Hi, I am a beginner in CUDA.
Recently I was trying to implement BFS with CUDA Dynamic Parallelism (CDP).
if (id < TEST_NODE && Fa[id] == true && Xa[id] == true)
{
Fa[id] = false;
int start = Va[id].start;
int end = start + Va[id].length;
if (Va[id].length >= THRESHOLD) // CDP condition
{
int num_blks = (Va[id].length / 32) + (Va[id].length % 32 != 0);
int threads = 32;
// launch child kernel
CUDA_BFS_NEIGHBOR_KERNEL <<<num_blks, threads>>> (Va, Ea, Fa, Xa, Ca, done, d, start, end);
}
else
{
for (int i = start; i < end; i++)
{
int nid = Ea[i];
if (Xa[nid] == false)
{
Ca[nid] = Ca[id] + 1;
Fa[nid] = true;
*done = false;
}
}
}
}
The above code is part of the BFS kernel. When the number of neighbors of a node is greater than the given threshold, the child kernel will be launched.
if (Va[id].length >= THRESHOLD) // THRESHOLD = 1048576
{
int num_blks = (Va[id].length / 32) + (Va[id].length % 32 != 0);
int threads = 32;
CUDA_BFS_NEIGHBOR_KERNEL <<<num_blks, threads>>> (Va, Ea, Fa, Xa, Ca, done, d, start, end);
}
else
{
...; // visit neighbors w/o CDP
}
}
However, after I turned CDP off (set the threshold to a very large number), I found that even though the conditions for CDP were never hold, the child kernel launch overhead was still there (elapsed time ≈ 125ms for BFS).

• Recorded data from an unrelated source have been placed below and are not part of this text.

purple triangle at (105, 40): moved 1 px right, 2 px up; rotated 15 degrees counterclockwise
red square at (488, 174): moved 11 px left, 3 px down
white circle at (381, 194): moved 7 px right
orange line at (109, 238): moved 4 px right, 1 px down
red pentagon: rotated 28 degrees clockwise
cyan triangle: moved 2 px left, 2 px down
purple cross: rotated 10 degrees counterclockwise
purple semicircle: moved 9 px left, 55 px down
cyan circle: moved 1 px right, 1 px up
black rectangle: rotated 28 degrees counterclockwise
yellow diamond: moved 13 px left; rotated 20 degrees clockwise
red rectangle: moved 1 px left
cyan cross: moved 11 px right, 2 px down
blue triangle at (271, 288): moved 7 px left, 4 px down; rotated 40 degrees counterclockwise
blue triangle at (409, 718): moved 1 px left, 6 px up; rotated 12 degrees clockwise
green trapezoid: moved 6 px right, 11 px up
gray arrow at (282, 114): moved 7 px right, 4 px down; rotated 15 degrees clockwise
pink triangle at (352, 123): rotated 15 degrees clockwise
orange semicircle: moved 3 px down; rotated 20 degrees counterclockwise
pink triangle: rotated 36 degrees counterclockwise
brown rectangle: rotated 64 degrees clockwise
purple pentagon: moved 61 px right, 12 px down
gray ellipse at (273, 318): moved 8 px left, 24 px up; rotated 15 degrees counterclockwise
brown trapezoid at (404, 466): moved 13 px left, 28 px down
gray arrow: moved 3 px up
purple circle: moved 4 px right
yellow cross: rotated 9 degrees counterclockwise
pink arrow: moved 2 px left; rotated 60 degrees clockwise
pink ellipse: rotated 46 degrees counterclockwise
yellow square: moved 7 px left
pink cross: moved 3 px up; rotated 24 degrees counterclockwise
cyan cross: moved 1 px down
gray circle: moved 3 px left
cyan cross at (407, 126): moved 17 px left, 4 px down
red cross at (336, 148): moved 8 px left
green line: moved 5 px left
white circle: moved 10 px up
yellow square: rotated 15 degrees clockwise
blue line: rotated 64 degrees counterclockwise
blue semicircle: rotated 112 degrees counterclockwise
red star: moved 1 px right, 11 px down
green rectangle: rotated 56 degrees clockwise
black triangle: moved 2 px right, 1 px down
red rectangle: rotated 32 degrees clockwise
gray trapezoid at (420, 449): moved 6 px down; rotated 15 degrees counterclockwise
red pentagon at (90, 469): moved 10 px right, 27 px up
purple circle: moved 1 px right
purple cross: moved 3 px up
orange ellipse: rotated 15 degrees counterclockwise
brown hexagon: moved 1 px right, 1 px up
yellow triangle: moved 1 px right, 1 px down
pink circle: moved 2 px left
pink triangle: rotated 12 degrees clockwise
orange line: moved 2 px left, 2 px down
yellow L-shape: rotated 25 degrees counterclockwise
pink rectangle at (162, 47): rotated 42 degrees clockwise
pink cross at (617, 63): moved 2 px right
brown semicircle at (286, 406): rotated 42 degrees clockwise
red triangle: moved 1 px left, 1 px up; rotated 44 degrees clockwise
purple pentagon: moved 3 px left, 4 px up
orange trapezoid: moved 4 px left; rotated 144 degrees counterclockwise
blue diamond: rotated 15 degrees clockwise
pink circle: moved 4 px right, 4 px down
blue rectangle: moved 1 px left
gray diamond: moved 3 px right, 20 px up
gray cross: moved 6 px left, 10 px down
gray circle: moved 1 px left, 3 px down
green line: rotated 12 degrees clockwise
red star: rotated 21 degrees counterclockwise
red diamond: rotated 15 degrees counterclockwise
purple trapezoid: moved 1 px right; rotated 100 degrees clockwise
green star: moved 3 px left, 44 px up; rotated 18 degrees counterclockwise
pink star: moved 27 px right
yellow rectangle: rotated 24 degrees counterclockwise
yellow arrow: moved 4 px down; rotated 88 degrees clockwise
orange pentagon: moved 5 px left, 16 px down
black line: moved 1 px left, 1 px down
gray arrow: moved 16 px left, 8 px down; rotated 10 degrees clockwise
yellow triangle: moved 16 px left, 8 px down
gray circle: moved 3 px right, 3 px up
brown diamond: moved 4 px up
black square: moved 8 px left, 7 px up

if (Va[id].length >= THRESHOLD) // THRESHOLD = 1048576
{
int num_blks = (Va[id].length / 32) + (Va[id].length % 32 != 0);
int threads = 32;
// CUDA_BFS_NEIGHBOR_KERNEL <<<num_blks, threads>>> (Va, Ea, Fa, Xa, Ca, done, d, start, end);
}
else
{
...; // visit neighbors w/o CDP
}
}
if (Va[id].length >= THRESHOLD) // THRESHOLD = 1048576
{
int num_blks = (Va[id].length / 32) + (Va[id].length % 32 != 0);
int threads = 32;
while(true) printf("Oh NO...");
CUDA_BFS_NEIGHBOR_KERNEL <<<num_blks, threads>>> (Va, Ea, Fa, Xa, Ca, done, d, start, end);
}
else
{
...; // visit neighbors w/o CDP
}
}
And when I delete the line of code that launches the child kernel, or add while(true);
above it, the performance is improved. (elapsed time ≈ 25ms for BFS)
What I want to ask is:
- Where does this launch overhead come from (when the CDP condition is never met)?
- Can I avoid unnecessary launch overhead when I don’t want to start the kernel (the number of neighbors is less than the threshold)?